(WHAT TO DO):
Please continue the article about the stench in Campbell Hall from where it stops.

(QUOTED PASSAGE):
The mysterious stench of Campbell revealed to be the accumulation of underclassmen
In fall 2020, the long-awaited renovation of Campbell Hall was finally complete, and as students took their first steps into the bright, newly innovated space, many wanted to immediately turn around.
A mysterious stench bombards the senses upon entry into Campbell. As per a poll of the student body, the notes of the scent are most commonly described as manure-like, fishy, and toilet water-esque. Teachers and students alike grumble about the smell and attempt to find their own solutions.
“I’ve tried everything! The windows don’t crack up open, so I’ve tried diffusers, air fresheners, incense sticks, potpourri– everything!” said math teacher Walter Wildcat. “Nothing seems to stick. The smell is just too strong”
The odor has also affected the academic performance of some students, the foulness a distraction.
“I’ve had students come in pale-faced and light-headed due to the unbearable smell,” said Wildcat. “It’s even worse when it rains– something about the humidity it seems.”

(Source texts of formatted documents)
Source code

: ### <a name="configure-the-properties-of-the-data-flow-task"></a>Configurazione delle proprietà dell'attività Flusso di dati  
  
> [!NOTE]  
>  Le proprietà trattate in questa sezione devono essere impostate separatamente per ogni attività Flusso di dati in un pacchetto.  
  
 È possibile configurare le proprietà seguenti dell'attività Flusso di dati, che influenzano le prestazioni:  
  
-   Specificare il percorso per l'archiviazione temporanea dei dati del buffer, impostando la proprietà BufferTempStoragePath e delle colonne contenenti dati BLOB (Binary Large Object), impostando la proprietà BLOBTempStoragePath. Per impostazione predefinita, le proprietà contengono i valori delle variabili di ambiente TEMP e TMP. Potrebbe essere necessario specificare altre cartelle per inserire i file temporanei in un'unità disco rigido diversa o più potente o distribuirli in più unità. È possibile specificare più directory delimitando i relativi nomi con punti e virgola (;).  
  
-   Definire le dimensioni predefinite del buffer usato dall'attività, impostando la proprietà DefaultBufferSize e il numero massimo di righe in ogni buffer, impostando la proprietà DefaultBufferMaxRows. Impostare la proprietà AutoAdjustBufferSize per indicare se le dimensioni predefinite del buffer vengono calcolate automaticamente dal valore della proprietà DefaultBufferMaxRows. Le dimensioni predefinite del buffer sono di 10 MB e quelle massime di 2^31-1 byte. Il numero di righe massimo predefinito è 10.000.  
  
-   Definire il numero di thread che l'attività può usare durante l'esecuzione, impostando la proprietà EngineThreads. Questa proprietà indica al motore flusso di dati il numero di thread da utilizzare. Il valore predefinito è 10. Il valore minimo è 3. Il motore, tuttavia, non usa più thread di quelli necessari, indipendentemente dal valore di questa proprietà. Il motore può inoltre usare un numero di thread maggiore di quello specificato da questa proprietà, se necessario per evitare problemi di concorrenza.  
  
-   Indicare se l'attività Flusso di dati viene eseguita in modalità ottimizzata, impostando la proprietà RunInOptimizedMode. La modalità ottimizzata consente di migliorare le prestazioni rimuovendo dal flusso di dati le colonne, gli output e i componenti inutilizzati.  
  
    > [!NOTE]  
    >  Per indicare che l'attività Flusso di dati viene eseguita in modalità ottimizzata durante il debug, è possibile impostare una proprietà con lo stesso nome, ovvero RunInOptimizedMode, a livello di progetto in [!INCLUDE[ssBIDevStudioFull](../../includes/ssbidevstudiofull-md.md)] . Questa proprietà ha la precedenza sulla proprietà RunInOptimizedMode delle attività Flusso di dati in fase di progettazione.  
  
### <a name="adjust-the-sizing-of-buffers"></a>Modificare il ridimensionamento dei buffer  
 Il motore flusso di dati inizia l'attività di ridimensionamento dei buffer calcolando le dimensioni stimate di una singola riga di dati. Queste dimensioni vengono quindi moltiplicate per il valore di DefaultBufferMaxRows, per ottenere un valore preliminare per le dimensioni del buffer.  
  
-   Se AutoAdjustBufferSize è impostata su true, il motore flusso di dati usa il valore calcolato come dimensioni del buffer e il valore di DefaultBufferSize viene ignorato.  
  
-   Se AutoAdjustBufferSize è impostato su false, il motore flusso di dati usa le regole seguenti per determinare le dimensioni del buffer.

(WRITTEN REPLY):
Conspiracies have been conspiring all year. Among the most popular include a poor sewage system, leaks from Malone, and an underground trash dump. Despite frequent complaints, however, the administration continued to decline to comment or communicate ways to eliminate the smell from school halls. The student body became so fed up with the stink, some decided to inspect the issue themselves.
Led by freshman Fabio Fresh, he and other freshmen sniffed around the halls for weeks.
“We would get here an hour early and stay an hour late,” said Fresh. “My mom wasn’t very happy dropping me off so early, but I had to do what I had to do.”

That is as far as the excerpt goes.